## TEXT EXCERPT
# Nokia USB ON-THE-GO support USB digital out? tested with FiiO E7



## JamesFiiO

One of our user sent mail to us, he told us that he discovered that the NOKIA N8 can output the usb digital music signal , and
   
  can be decoded by our E7. below is the thread 
   
http://www.headphiles.org/index.php/topic,2657.30.html
   
   
  We will do some test by ourself, but you can also have a try by yourself if you have below phone which support USB OTG
   
  NOKIA C6-01, C3, C7-00, E7-00, X3, N8, N9. 
   
  Of course you need a USB cable and a NOKIA USB CABLE (CA-157)
   
  I think it is a good option to people who want best SQ on the way. and we may design a short usb cable which can 
   
  connect NOKIA cell phone to any portable USB dac , like our E7.

## RAW RECORDS
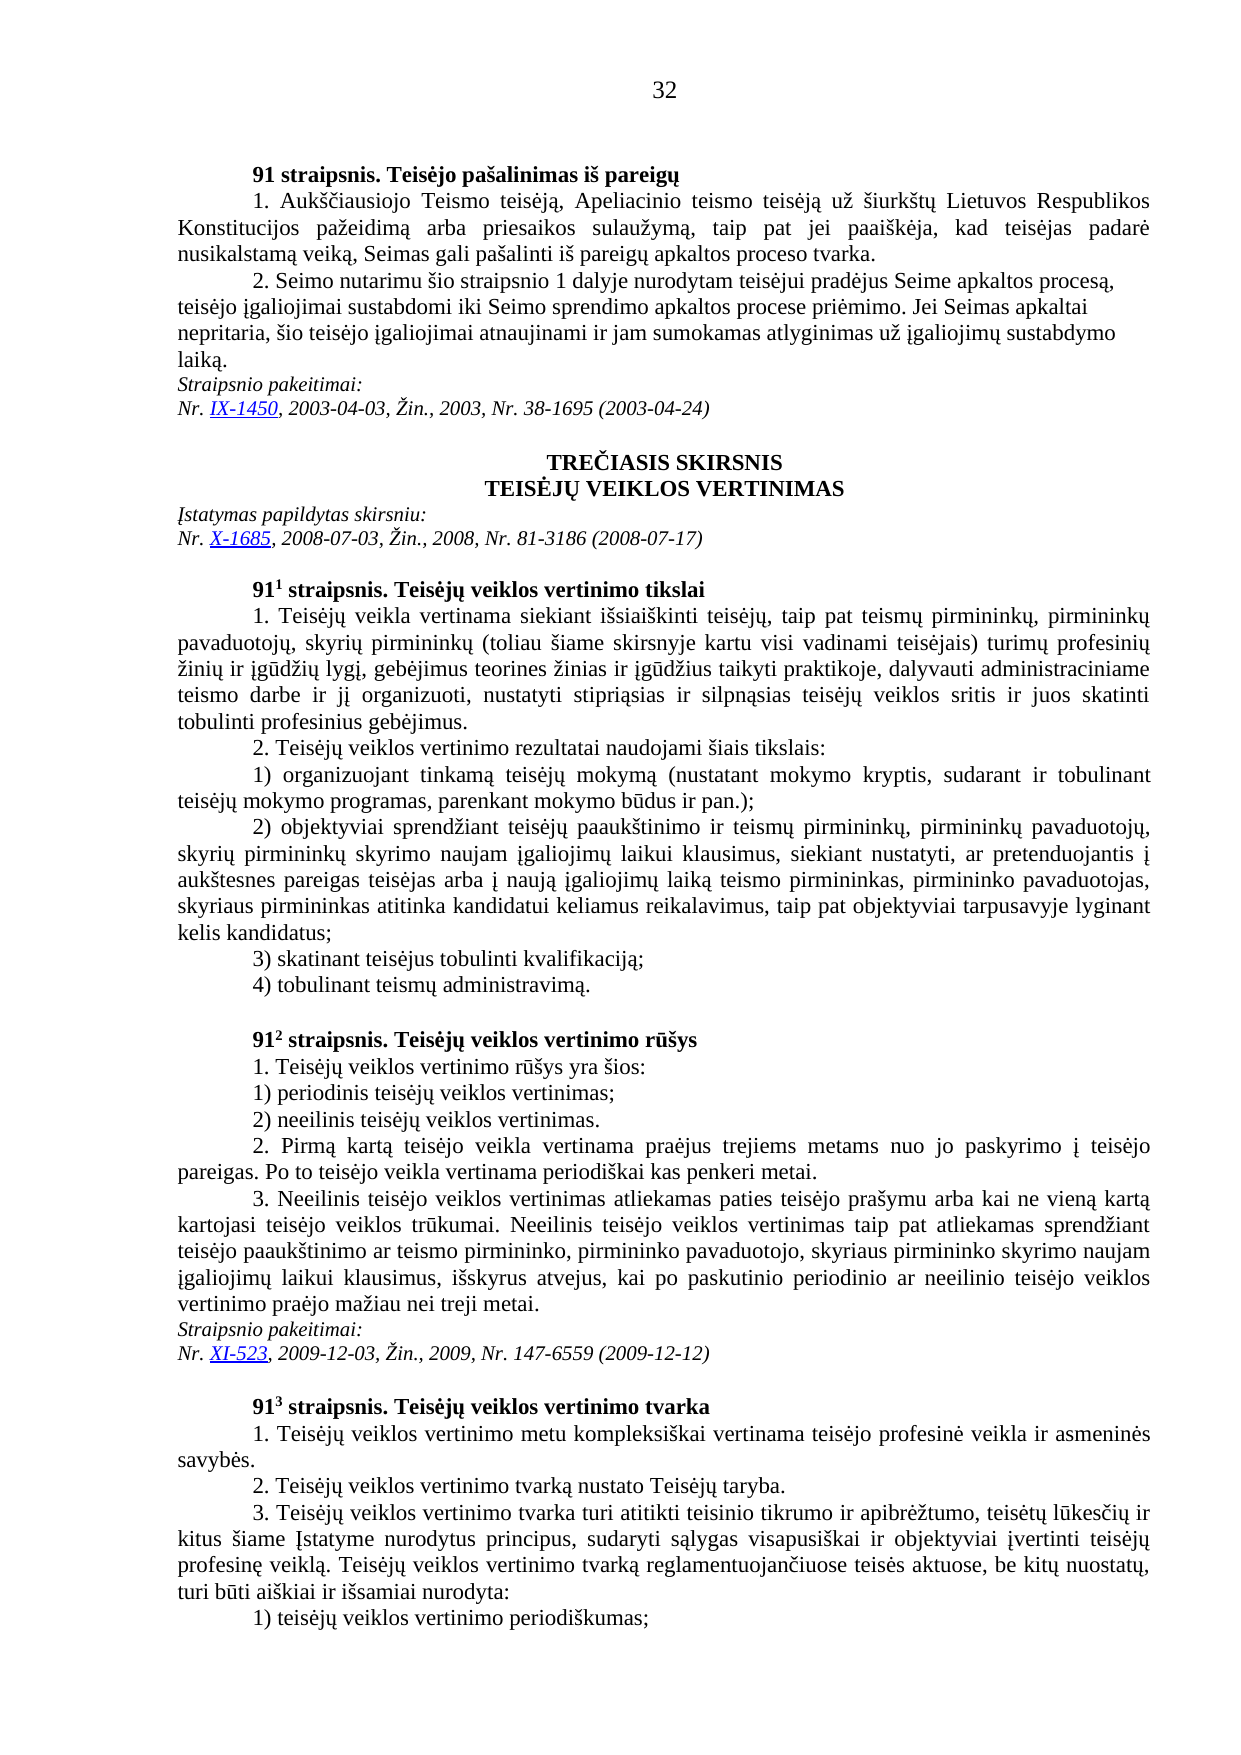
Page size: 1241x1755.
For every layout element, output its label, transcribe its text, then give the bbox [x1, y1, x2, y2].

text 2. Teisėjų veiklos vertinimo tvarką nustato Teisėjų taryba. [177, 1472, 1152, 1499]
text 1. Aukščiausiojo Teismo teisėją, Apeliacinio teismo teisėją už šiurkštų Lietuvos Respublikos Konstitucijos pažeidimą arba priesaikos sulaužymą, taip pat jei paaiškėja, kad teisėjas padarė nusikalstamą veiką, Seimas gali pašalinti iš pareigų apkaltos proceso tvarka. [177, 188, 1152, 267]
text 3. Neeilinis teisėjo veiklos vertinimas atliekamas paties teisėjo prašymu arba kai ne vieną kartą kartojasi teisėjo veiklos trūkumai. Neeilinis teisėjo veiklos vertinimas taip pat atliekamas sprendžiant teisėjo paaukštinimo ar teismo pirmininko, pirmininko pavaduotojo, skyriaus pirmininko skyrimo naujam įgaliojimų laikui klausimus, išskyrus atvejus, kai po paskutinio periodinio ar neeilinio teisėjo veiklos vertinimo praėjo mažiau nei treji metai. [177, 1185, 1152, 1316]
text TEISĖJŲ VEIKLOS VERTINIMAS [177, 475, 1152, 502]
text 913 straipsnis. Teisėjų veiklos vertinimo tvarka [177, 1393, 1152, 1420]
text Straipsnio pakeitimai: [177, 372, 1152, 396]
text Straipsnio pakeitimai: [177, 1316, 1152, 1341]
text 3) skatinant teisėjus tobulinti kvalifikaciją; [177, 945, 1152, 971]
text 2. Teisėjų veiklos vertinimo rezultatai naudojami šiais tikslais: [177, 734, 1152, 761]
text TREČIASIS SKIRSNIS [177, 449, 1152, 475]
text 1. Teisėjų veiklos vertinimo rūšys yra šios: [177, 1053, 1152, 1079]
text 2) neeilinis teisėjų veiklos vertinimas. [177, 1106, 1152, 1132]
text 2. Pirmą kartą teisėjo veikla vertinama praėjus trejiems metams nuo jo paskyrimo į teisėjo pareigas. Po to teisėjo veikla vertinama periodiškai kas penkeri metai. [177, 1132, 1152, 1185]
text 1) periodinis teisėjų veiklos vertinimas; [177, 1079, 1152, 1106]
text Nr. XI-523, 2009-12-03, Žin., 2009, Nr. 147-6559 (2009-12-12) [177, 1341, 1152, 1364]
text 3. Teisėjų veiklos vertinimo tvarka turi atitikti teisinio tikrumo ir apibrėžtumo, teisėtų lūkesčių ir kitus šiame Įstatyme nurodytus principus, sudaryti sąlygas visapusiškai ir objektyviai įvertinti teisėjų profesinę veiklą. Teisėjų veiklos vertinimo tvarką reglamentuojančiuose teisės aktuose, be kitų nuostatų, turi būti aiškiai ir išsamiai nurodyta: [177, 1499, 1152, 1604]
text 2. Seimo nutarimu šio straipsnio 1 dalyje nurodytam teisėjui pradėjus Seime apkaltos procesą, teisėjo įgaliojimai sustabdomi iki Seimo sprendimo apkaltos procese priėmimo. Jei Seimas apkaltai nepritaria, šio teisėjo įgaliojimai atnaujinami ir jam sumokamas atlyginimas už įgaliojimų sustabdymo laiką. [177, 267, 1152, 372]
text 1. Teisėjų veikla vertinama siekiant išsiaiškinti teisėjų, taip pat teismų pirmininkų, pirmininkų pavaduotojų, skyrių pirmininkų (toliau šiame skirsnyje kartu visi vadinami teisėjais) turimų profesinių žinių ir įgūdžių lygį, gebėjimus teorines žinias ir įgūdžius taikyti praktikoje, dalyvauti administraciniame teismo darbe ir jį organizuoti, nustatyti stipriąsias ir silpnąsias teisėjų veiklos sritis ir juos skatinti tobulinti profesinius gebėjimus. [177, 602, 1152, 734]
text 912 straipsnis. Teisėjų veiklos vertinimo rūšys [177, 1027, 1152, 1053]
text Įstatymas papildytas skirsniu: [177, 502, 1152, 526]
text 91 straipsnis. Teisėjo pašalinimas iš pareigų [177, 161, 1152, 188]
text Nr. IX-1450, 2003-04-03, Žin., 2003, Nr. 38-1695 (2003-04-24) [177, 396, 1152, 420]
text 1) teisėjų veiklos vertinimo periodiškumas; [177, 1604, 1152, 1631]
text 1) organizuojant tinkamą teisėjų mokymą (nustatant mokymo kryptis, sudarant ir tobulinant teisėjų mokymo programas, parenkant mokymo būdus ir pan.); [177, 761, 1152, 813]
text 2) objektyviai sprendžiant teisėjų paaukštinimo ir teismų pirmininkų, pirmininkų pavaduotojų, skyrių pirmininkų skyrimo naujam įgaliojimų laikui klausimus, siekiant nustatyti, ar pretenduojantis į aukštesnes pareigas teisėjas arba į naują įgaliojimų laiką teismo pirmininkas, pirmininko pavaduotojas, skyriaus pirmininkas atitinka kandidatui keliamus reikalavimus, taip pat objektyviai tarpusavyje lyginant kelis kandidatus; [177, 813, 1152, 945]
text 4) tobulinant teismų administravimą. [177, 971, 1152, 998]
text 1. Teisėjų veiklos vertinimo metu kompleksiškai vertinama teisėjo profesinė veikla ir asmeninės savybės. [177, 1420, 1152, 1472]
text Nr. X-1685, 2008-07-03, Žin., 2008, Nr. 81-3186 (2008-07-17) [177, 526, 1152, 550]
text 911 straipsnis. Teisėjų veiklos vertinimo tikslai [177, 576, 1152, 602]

...

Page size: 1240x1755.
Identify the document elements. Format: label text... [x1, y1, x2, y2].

--

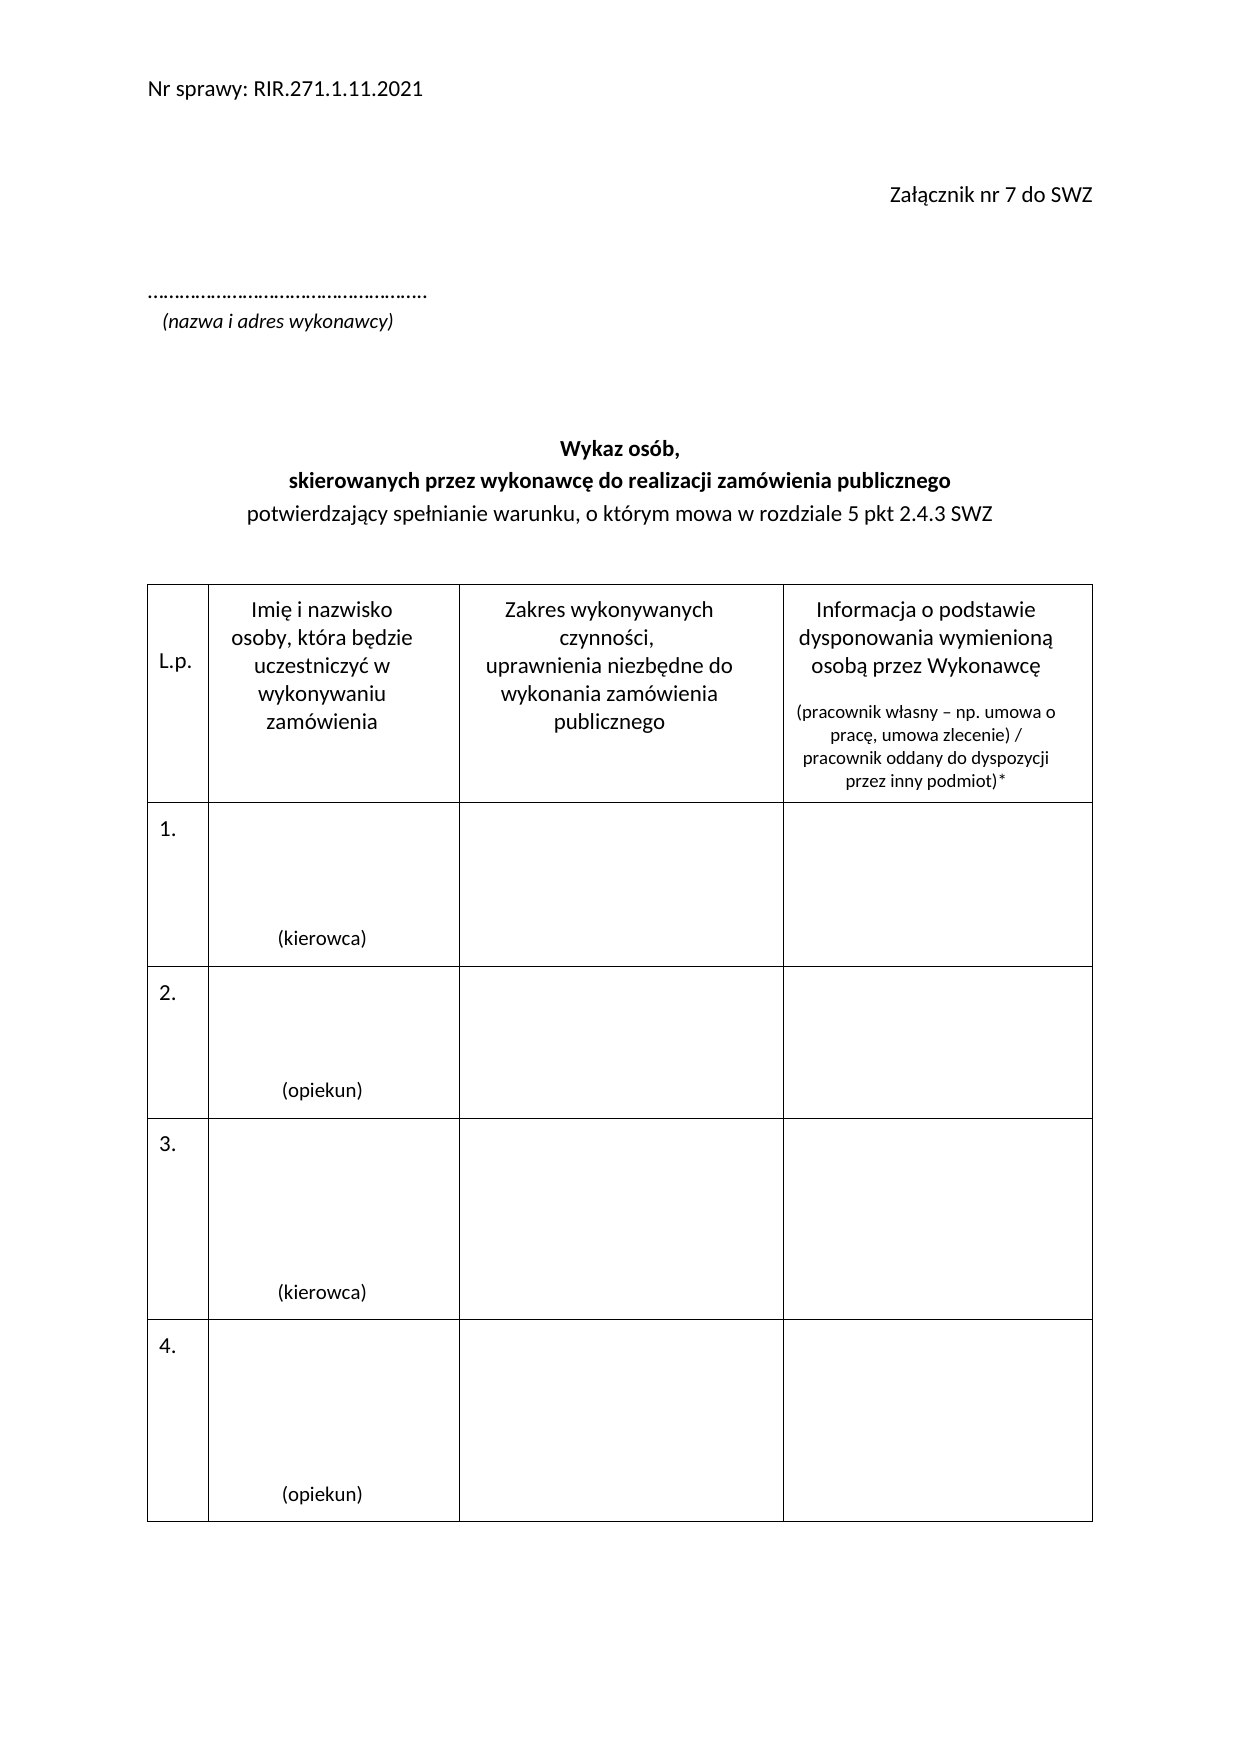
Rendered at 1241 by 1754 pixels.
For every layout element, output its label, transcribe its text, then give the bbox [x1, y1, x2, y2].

## TASKS AND EXERCISES
A: From the Nokia USB OTG post, print the passage from "can be decoded" up to and including "like our E7.".
B: List every Nokia phone model that the Nokia USB OTG post names as supporting USB OTG.
C: Go on with the Nokia USB OTG post from its last sentence.

## RESPONSES BY TASK
A:
can be decoded by our E7. below is the thread 
   
http://www.headphiles.org/index.php/topic,2657.30.html
   
   
  We will do some test by ourself, but you can also have a try by yourself if you have below phone which support USB OTG
   
  NOKIA C6-01, C3, C7-00, E7-00, X3, N8, N9. 
   
  Of course you need a USB cable and a NOKIA USB CABLE (CA-157)
   
  I think it is a good option to people who want best SQ on the way. and we may design a short usb cable which can 
   
  connect NOKIA cell phone to any portable USB dac , like our E7.

B: C6-01, C3, C7-00, E7-00, X3, N8, N9

C:
----------



## i_djoel2000

can the E7 be connected directly to N8 without the intermediary of laptop?


----------



## chaosallied

Quote: 





i_djoel2000 said:


> can the E7 be connected directly to N8 without the intermediary of laptop?


 


  as a digital transport yes =) E7 is compatible with N8 as DAC via the USB OTG...
  but you still need a laptop or pc to tranfer your FLACS or MP3s to the N8 =)


----------



## i_djoel2000

i hope android-based phone will soon have this cool feature


----------



## JamesFiiO

We are consider to release a short USB cable for our user who want to use NOKIA as source to connect our E7, but seems few NOKIA user in here.


----------



## Anaxilus




----------



## Anaxilus

.


----------



## mukumi

Would be great to test it with a cheaper device like the C3 Touch and Type or the X3 Touch and Type. It looks like they both have OTG capabilities. (Cable is compatible )
   
  The C3 allows 32gb microsd card while the X3 allows 16gb only.
   
  But I must admit that I do not dare to buy one of those to try. But if anyone got one under his hand, might be an idea to test with the E7


----------



## chaosallied

what can this be?!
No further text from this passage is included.